Professional Documents
Culture Documents
Presus Pemfigus Vulgaris
Presus Pemfigus Vulgaris
PENDAHULUAN
A. Latar Belakang
Pemfigus vulgaris (PV) merupakan bentuk tersering dari jenis pemfigus
yaitu sekitar 80% dari semua kasus pemfigus. Penyakit ini tersebar diseluruh
dunia dan dapat mengenai semua bangsa dan ras. Angka kejadian Pemfigus
vulgaris bervariasi 0,5-3,2 % kasus per 100.000 penduduk (Siregar, 2014).
Pemfigus dulunya digunakan untuk menyebut semua jenis penyakit
erupsi bula di kulit, tetapi dengan berkembangnya tes diagnostic, penyakit
bulosa pun diklasifikasikan dengan lebih tepat (Zeina, 2011). Pada tahun 1964,
penelitian menunjukkan adanya anti-skin antibodies yang ditemukan pada
pasien-pasien pemfigus yang diketahui dari pengecatan imunofloresensi tak
langsung. Sejak itu, dengan adanya perkembangan teknik imunofloresensi
imunologis, antigen yang menyebabkan penyakit ini pun berhasil diidentifikasi.
Perkembangan medis ini tidak hanya memberikan pengetahuan baru dalam
memahami pathogenesis pemfigus tetapi juga mengarahkan pada
perkembangan protein rekombinan, yang diperlukan dalam tes ELISA (Enzyme
Linked Immunosorbent Assay) untuk diagnosis pemfigus (Chan, 2002).
Penyebab pasti timbulnya penyakit ini belum diketahui, namun
kemungkinan yang relevan adalah berkaitan dengan faktor genetik dan lebih
sering menyerang pasien yang sudah menderita penyakit autoimun lainnya.

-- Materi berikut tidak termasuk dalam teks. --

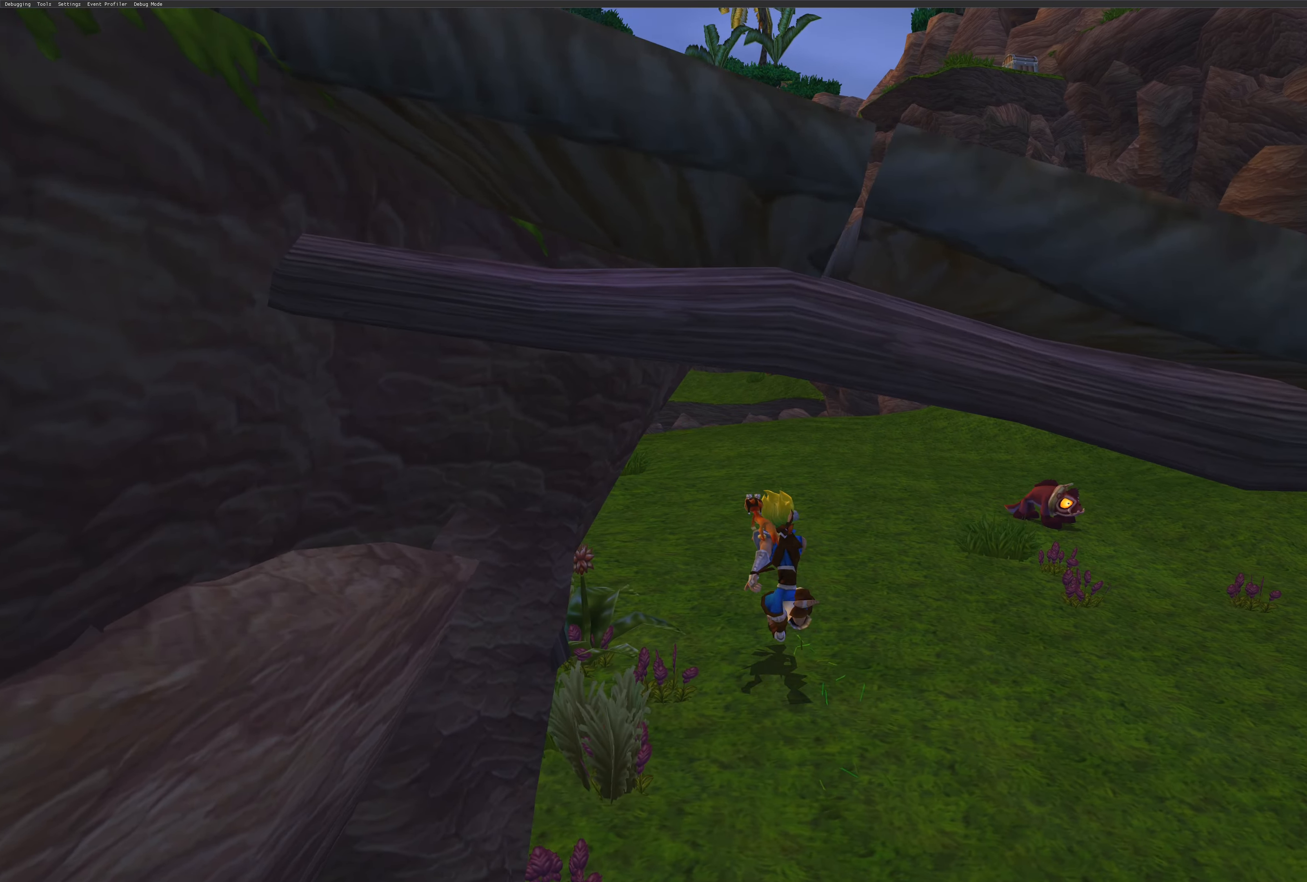
{"buttons": [], "left_stick": "up", "right_stick": "center", "events": []}
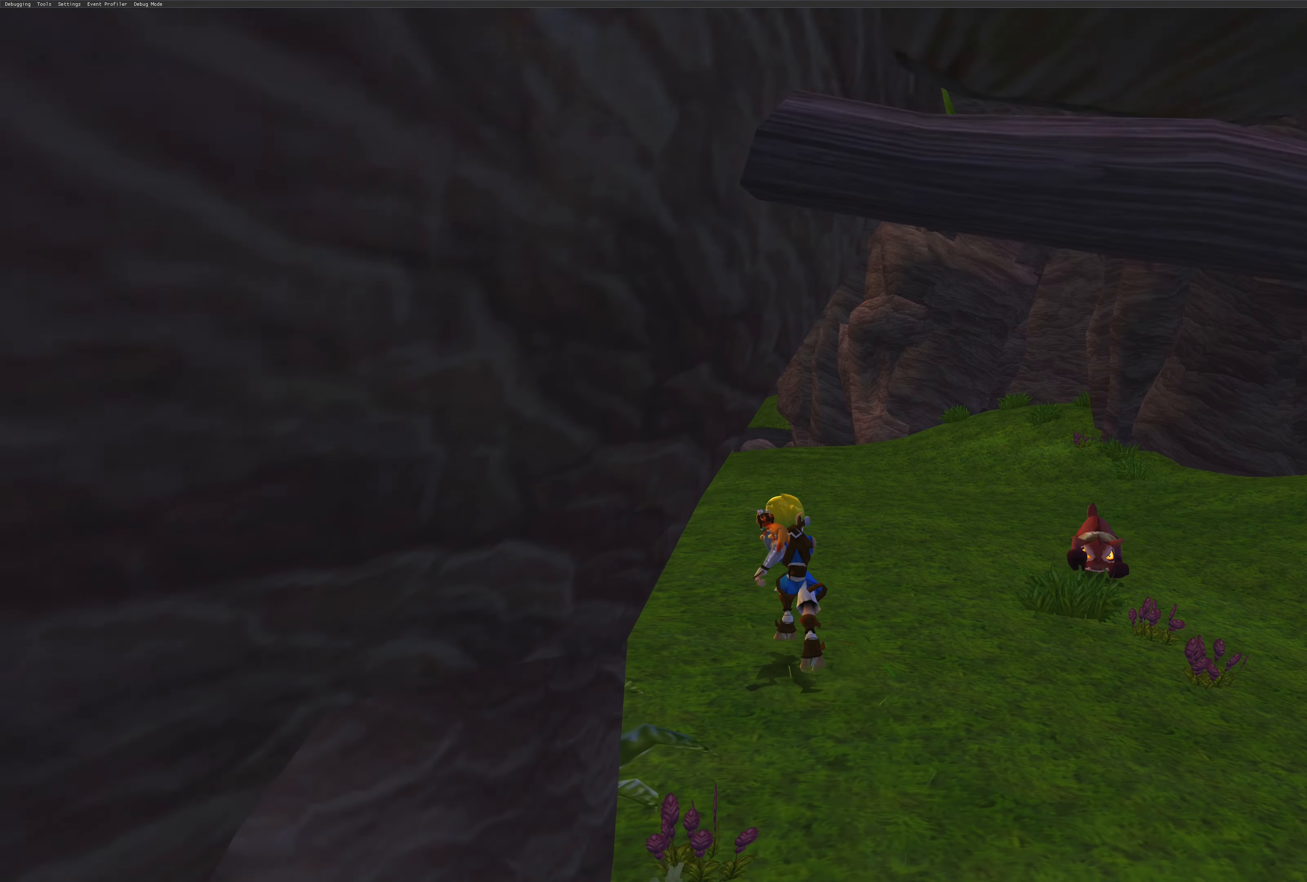
{"buttons": [], "left_stick": "up", "right_stick": "center", "events": [[83, "CROSS", "down"], [250, "CROSS", "up"]]}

Kelainan pada kulit yang ditimbulkan akibat Pemfigus vulgaris dapat bersifat
lokal ataupun menyebar, terasa panas, sakit, dan biasanya terjadi pada daerah
yang terkena tekanan dan lipatan paha, wajah, ketiak, kulit kepala, badan, dan
umbilicus. Terapi pada Pemfigus vulgaris ditujukan untuk mengurangi
pembentukan autoantibodi. Penggunaan kortikosteroid dan imunosupresan
telah menjadi pilihan terapi, akan tetapi morbiditas dan mortalitas akibat efek
samping obat tetap harus diwaspadai (Amagai, 2003). Berdasarkan alasan
tersebut, penulis merasa tertarik untuk menulis mengenai pemphigus vulgaris.
II. LAPORAN KASUS
A. Identitas Pasien
Nama : Ny. P
Jenis Kelamin : Perempuan
Usia : 62 tahun
Pendidikan : SD
Agama : Islam
Alamat : Ledug, Purwokerto Timur
No. CM : 02021548
B. Anamnesis
Anamnesis dilakukan pada tanggal 19 April 2018 di Poliklinik Kulit dan
Kelamin RSUD Margono Soekarjo pada pukul 10.00 WIB.
Keluhan utama:
Luka melepuh pada seluruh tubuh.
Keluhan tambahan:
Gatal, nyeri, luka semakin menghitam, terdapat bekas seperti koreng.
Riwayat penyakit sekarang:
Pasien datang ke Poliklinik Kulit dan Kelamin RSUD Margono
Soekarjo untuk kontrol dengan pemphigus vulgaris. Pasien awalnya
mengeluhkan timbul gelembung berisi air sejak 2 tahun yang lalu. Awalnya
hanya pada bagian punggung, lalu menyebar ke bagian lain seperti dada, tangan,
kaki, kepala, dan wajah. Gelembung terasa sangat kendur dan mudah pecah.
Setelah gelembung tersebut pecah timbullah luka yang melepuh. Luka melepuh
tersebut meninggalkan bekas seperti koreng dan semakin lama semakin
menghitam. Pasien juga mengeluhkan gatal dan nyeri sehingga pasien merasa
sulit untuk tidur. Sebelumnya pasien sudah pernah berobat ke puskesmas dan
dinyatakan penyebabnya berhubungan dengan sistem imun. Oleh dokter
puskesmas pasien dirujuk ke RSUD Margono Soekarjo. Saat ini pasien
merasakan luka melepuh akibat gelembung yang pecah semakin meluas,
terdapat hampir di seluruh tubuhnya. Pasien juga merasakan gatal pada seluruh
tubuhnya. Luka melepuh juga dirasakan semakin menghitam dan terasa nyeri.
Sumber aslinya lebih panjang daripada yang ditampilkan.